▶ [Excerpted text]
____
Conning’s Corporate Pension Annual Review: 2022 - PRTs and Rising Interest Rates Drive Funding Status

May 05, 2023



HARTFORD, CT – May 5, 2023 – Conning’s Annual Corporate Pension Review 2022 found that U.S. corporate defined benefit (DB) pension plans’ funded status increased to 98.1% from 95.7%, its highest level over the period of 2018 through 2022, benefitting from higher discount rates and pension risk transfers (PRTs). This annual review of 508 U.S corporate DB plans analyzes the impact of the pension plan funded status on companies’ earnings and capital. In addition, the report examines key pension metrics by plan asset size and corporate sectors to understand the potential impact of business size and focus.

The year 2022 was a volatile one for U.S. markets. U.S. equity markets turned bearish after a sustained bull market that lasted almost a decade. The U.S. Federal Reserve raised interest rates significantly in an effort to tame inflation; credit spreads widened, the U.S. Treasury yield curve had its largest inversion in more than 40 years, and fixed income investors saw some of their largest annual losses ever.
____
Dataset records:

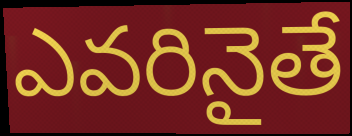
ఎవరినైతే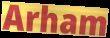
Arham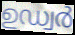
ഉഡ്വർ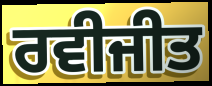
ਰਵੀਜੀਤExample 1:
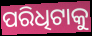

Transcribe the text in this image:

ପରିଧିଟାକୁ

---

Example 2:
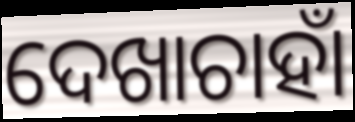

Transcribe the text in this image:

ଦେଖାଚାହାଁ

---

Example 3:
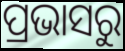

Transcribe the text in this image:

ପ୍ରଭାସରୁ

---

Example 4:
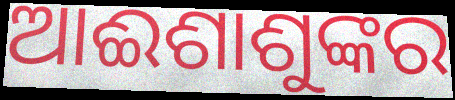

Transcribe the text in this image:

ଆଈଶାଶୁଙ୍କର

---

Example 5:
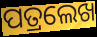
____
▶ [The tasks]
**a)** According to the pension review announcement, what happened in U.S. markets during 2022? List each development it mentions.
**b)** Write out the pension review announcement word for word from "HARTFORD, CT –" to "size and focus.".
**c)** How many U.S. corporate DB plans does the annual review in the pension review announcement cover?
You won't need the items for any of this.

▶ [Responses by task]
**a)**
- U.S. equity markets turned bearish after a bull market that lasted almost a decade.
- The U.S. Federal Reserve raised interest rates significantly to tame inflation.
- Credit spreads widened.
- The U.S. Treasury yield curve had its largest inversion in more than 40 years.
- Fixed income investors saw some of their largest annual losses ever.

**b)**
HARTFORD, CT – May 5, 2023 – Conning’s Annual Corporate Pension Review 2022 found that U.S. corporate defined benefit (DB) pension plans’ funded status increased to 98.1% from 95.7%, its highest level over the period of 2018 through 2022, benefitting from higher discount rates and pension risk transfers (PRTs). This annual review of 508 U.S corporate DB plans analyzes the impact of the pension plan funded status on companies’ earnings and capital. In addition, the report examines key pension metrics by plan asset size and corporate sectors to understand the potential impact of business size and focus.

**c)** 508 plans.